Yet in spite of the UK government’s ‘Timber Procurement Policy’ guidance, which in essence, requires only independently verifiable legal and sustainable timber should be used on housing stock, there is evidence of inconsistency and a lack of awareness of this, particularly in local authority and housing association property refurbishment projects.
Where’s the issue?
Tens of thousands of local authority properties are maintained and refurbished every year, often requiring boilers and heating system pipework to be concealed. For more than 25 years, pre-formed and pre-finished plywood boxing has gradually been adopted as the preferred solution for many LAs and HAs, together with contractors, as it saves time and money compared to site made alternatives.
However, even with the move to sustainable timber, government procurement guidance and FSC certification, most if not all, LA pipe boxing specifications still do not specify the use of products manufactured from FSC certified legal and sustainable timber.
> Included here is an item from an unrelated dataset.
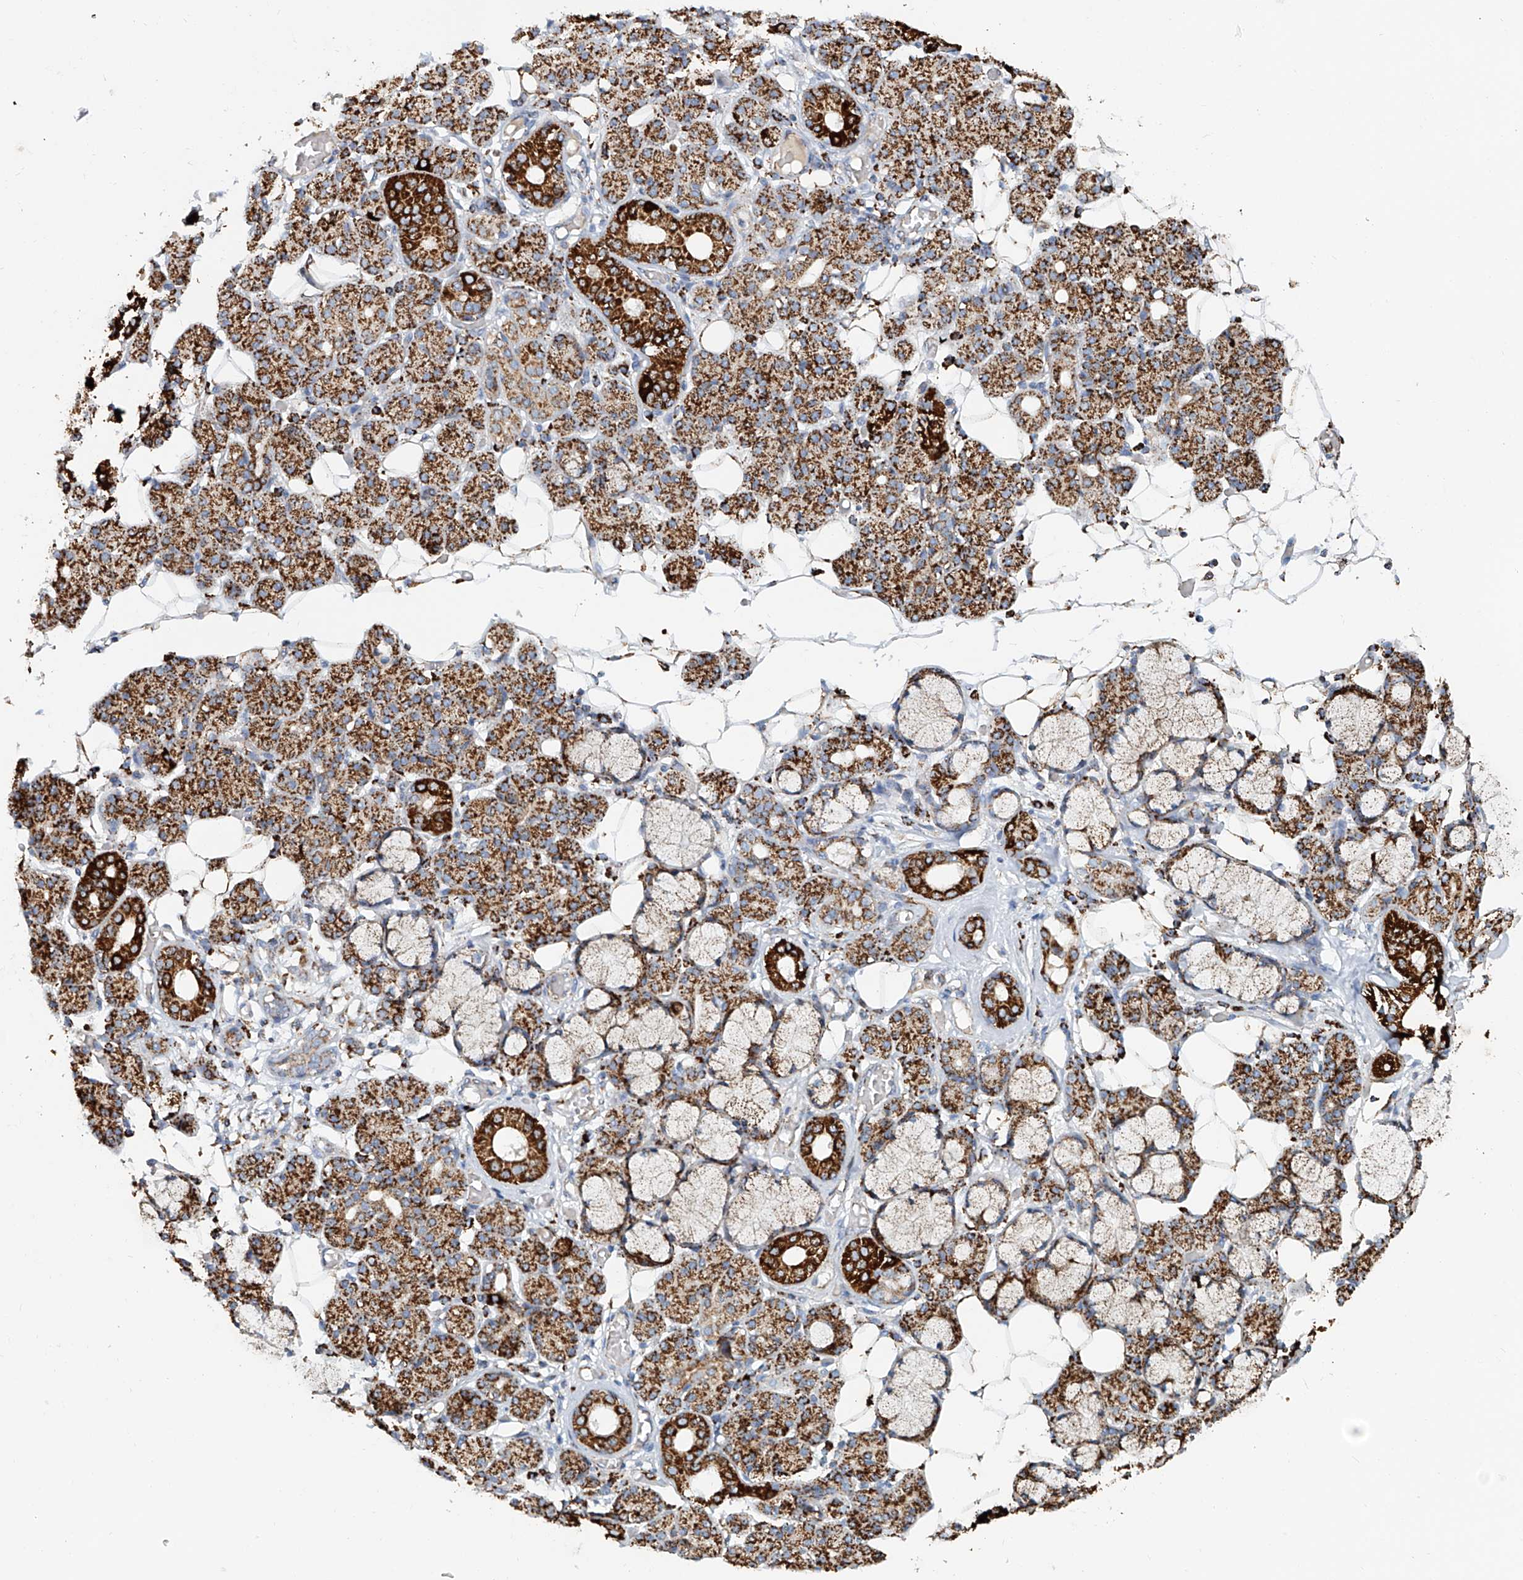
{"staining": {"intensity": "strong", "quantity": ">75%", "location": "cytoplasmic/membranous"}, "tissue": "salivary gland", "cell_type": "Glandular cells", "image_type": "normal", "snomed": [{"axis": "morphology", "description": "Normal tissue, NOS"}, {"axis": "topography", "description": "Salivary gland"}], "caption": "Strong cytoplasmic/membranous expression for a protein is identified in approximately >75% of glandular cells of unremarkable salivary gland using immunohistochemistry (IHC).", "gene": "CARD10", "patient": {"sex": "male", "age": 63}}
As FSC pipe boxing costs no more than the non-FSC equivalent, price is not an obstacle to specification or supply. Also, under the scope of their own sustainability policies, contractors and merchants should be purchasing and supplying FSC products in preference to non-FSC equivalents. Some would even argue that they should go further and take the responsibility of advising specifiers that legal and sustainable products are available.
Time for change
Price is clearly not a barrier to change, which should help stimulate interest from specifiers and contractors alike to adopt pipe boxing manufactured from independently verified legal and sustainable timber.
It’s likely that LAs, HAs, contractors and merchants are as focused on sustainability and sustainably sourced products, as we are at Encasement. But, for some reason it’s not being applied to the use of pre-formed pipe boxing, which is worth millions of pounds to maintenance contractors, heating engineers and merchants nationally.
Throughout the supply chain everyone has a responsibility for sustainable procurement, so in our view a lack of awareness or understanding about obligations is no defence, especially as existing government guidance has set out the policy that should be adopted.
So, what is the answer to the question of FSC, who cares? “We all should.”